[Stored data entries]
####################
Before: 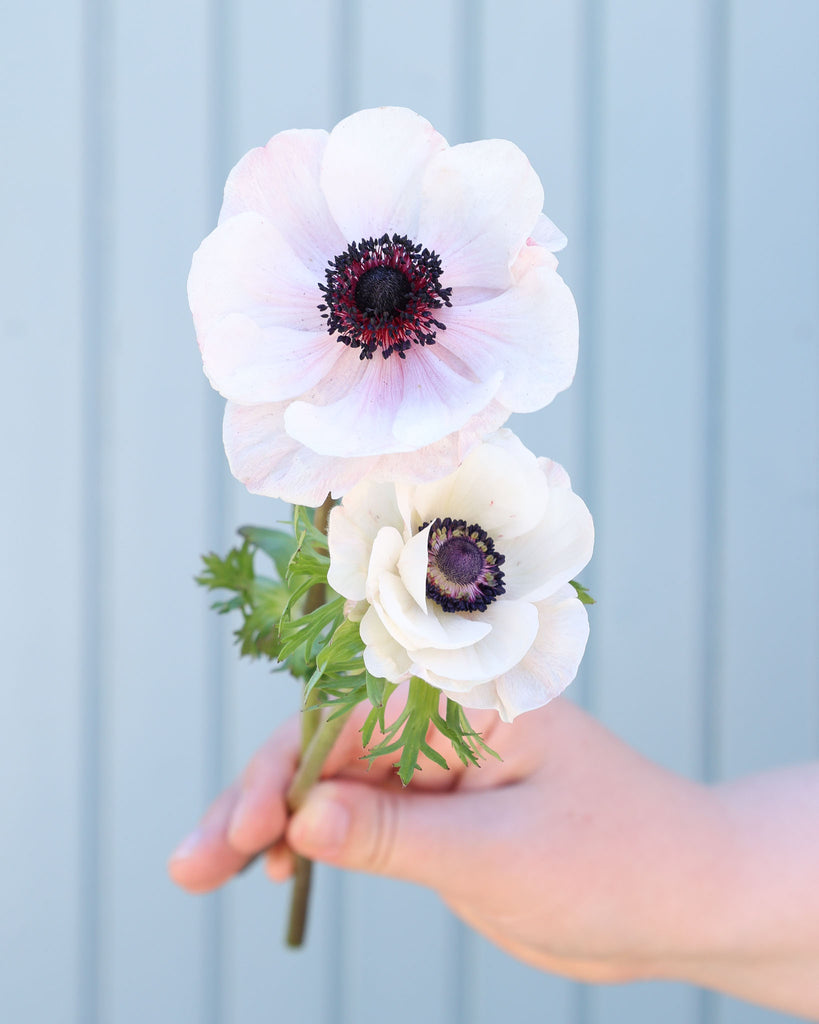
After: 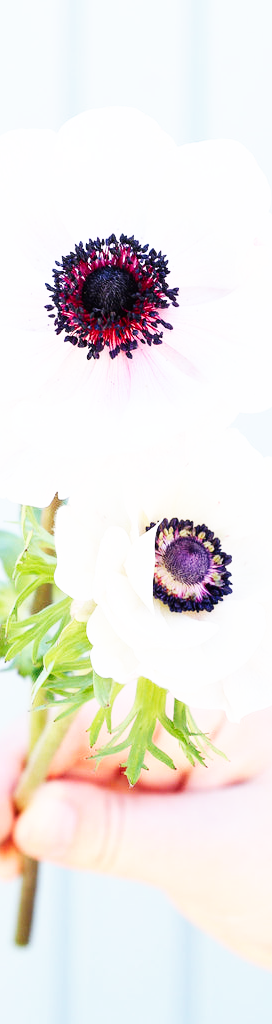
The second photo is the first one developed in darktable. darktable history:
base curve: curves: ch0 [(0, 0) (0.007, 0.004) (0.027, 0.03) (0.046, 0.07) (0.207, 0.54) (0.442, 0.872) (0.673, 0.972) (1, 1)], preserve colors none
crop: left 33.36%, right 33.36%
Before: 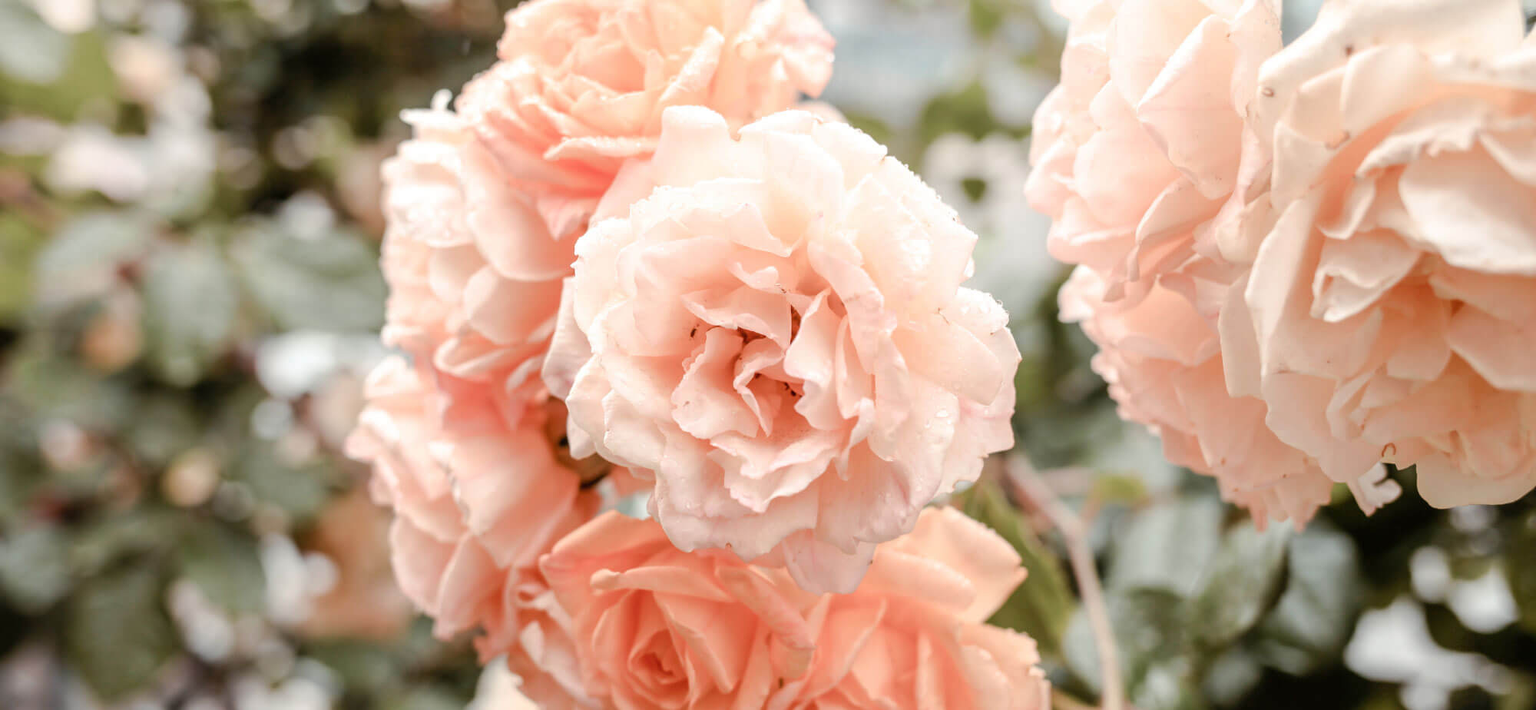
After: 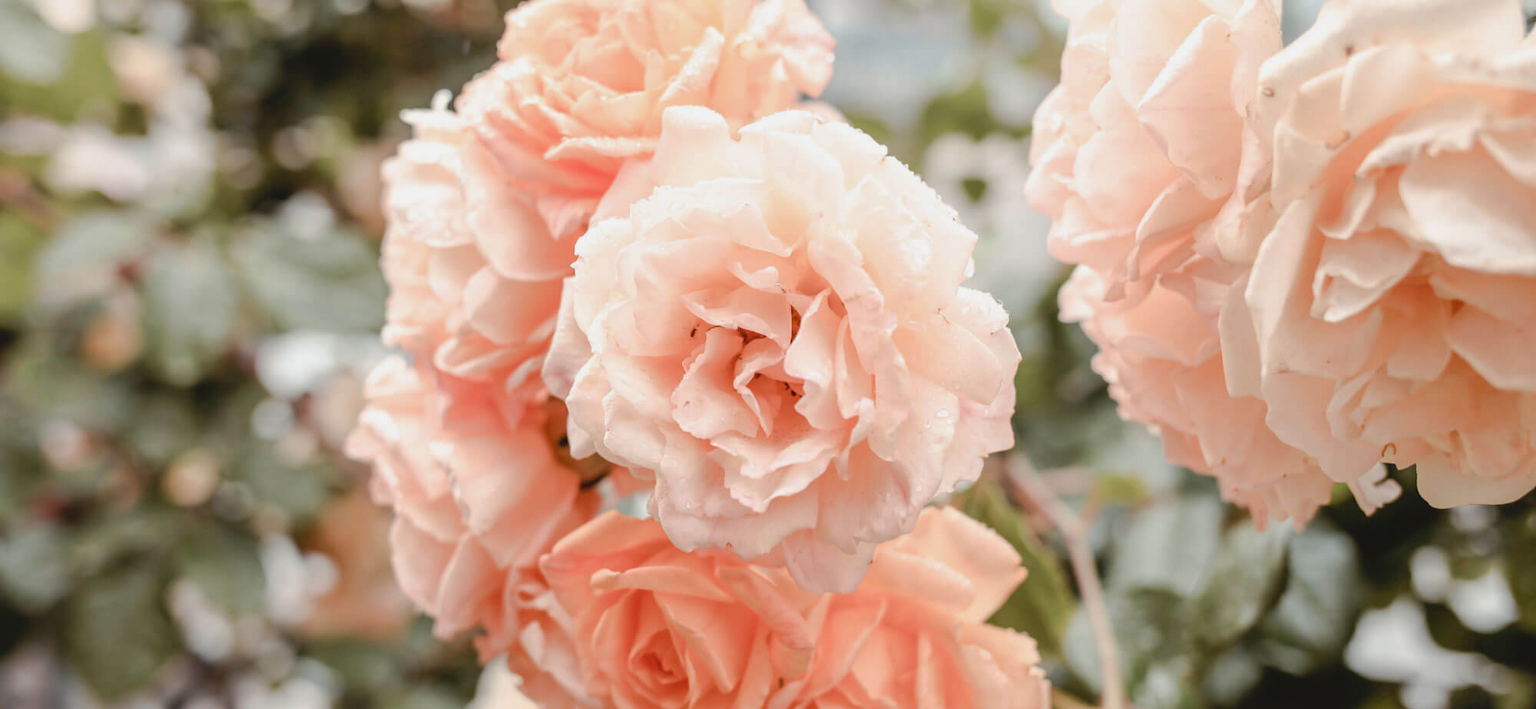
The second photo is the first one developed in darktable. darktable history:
####################
What this task involves
Format every line of the records above as a Markdown table with the columns Number and Text, one numbered row per line. Skip blank lines and omit the pictures.

Correct output
| Number | Text |
|---|---|
| 1 | Before:  |
| 2 | After:  |
| 3 | The second photo is the first one developed in darktable. darktable history: |
| 4 | base curve: curves: ch0 [(0, 0) (0.007, 0.004) (0.027, 0.03) (0.046, 0.07) (0.207, 0.54) (0.442, 0.872) (0.673, 0.972) (1, 1)], preserve colors none |
| 5 | crop: left 33.36%, right 33.36% |
| 6 | Before:  |
| 7 | After:  |
| 8 | The second photo is the first one developed in darktable. darktable history: |